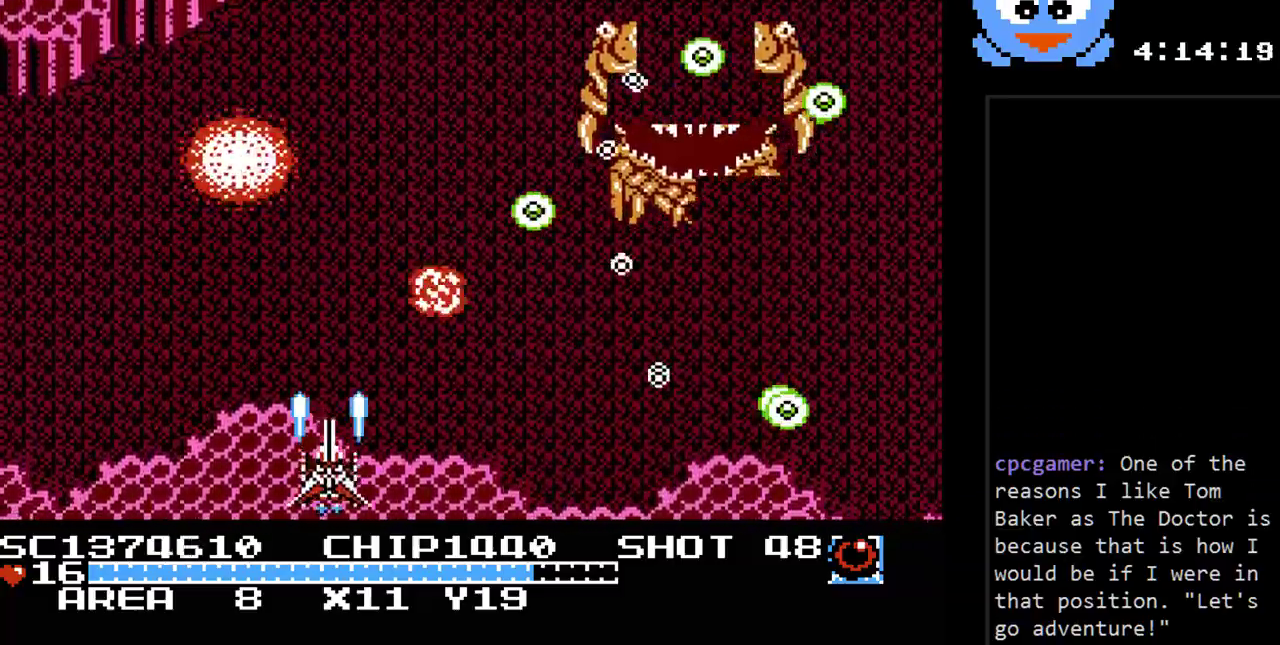
{"buttons": ["Y", "DPAD_LEFT"], "events": [[50, "DPAD_DOWN", "up"], [467, "DPAD_RIGHT", "up"], [500, "DPAD_LEFT", "down"]]}
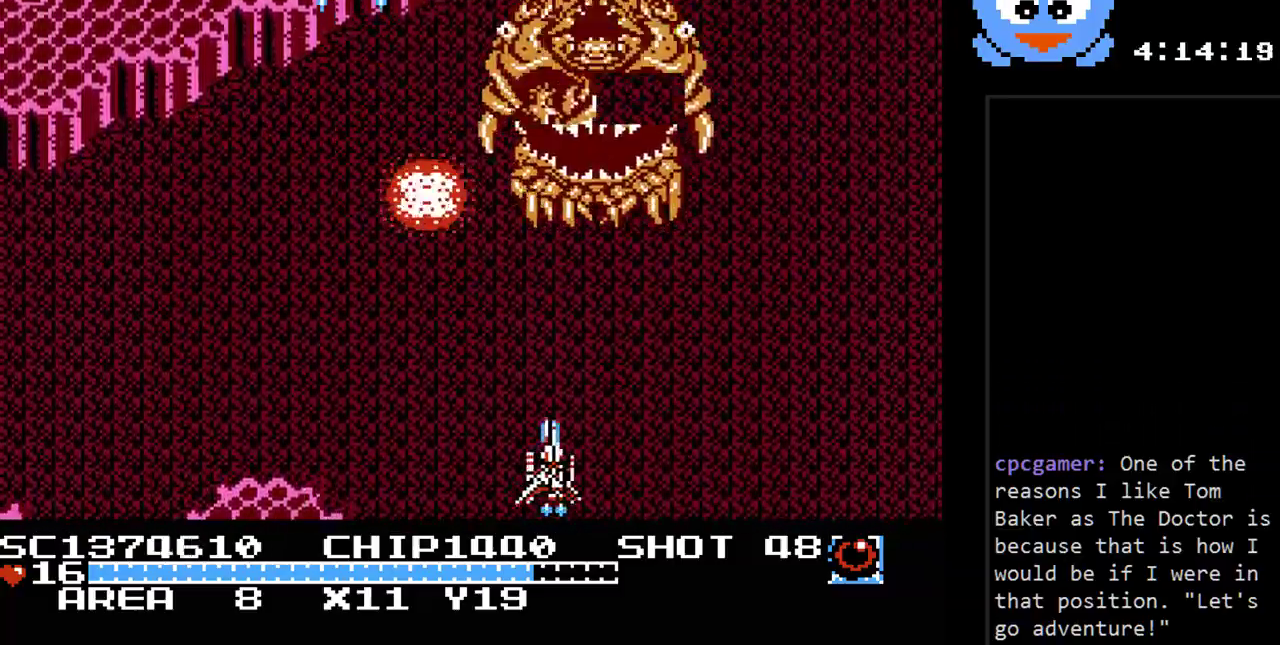
{"buttons": ["Y", "DPAD_LEFT"], "events": []}
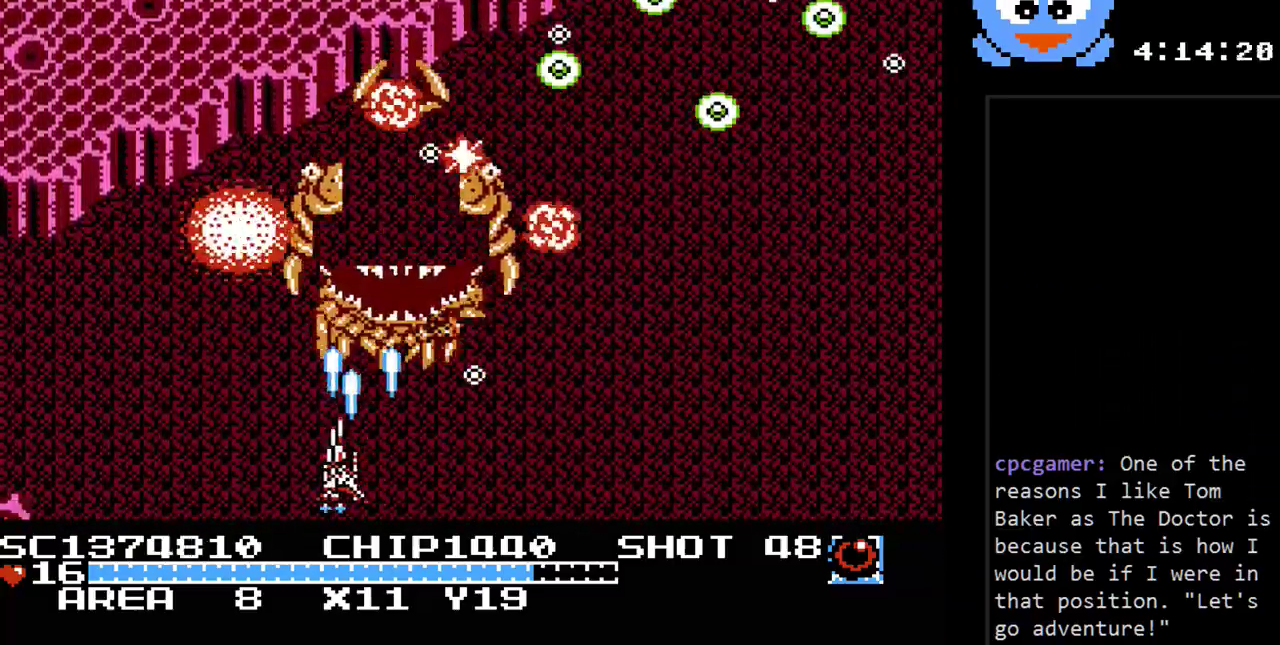
{"buttons": ["Y", "DPAD_LEFT"], "events": [[200, "B", "down"], [367, "B", "up"]]}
——
* [PROBLEM TO SOLVE] What you give back must match the material word for word, with no images included.

* [ANSWER FOR THE TASK]
{"buttons": ["Y", "DPAD_LEFT"], "events": [[50, "DPAD_DOWN", "up"], [467, "DPAD_RIGHT", "up"], [500, "DPAD_LEFT", "down"]]}
{"buttons": ["Y", "DPAD_LEFT"], "events": []}
{"buttons": ["Y", "DPAD_LEFT"], "events": [[200, "B", "down"], [367, "B", "up"]]}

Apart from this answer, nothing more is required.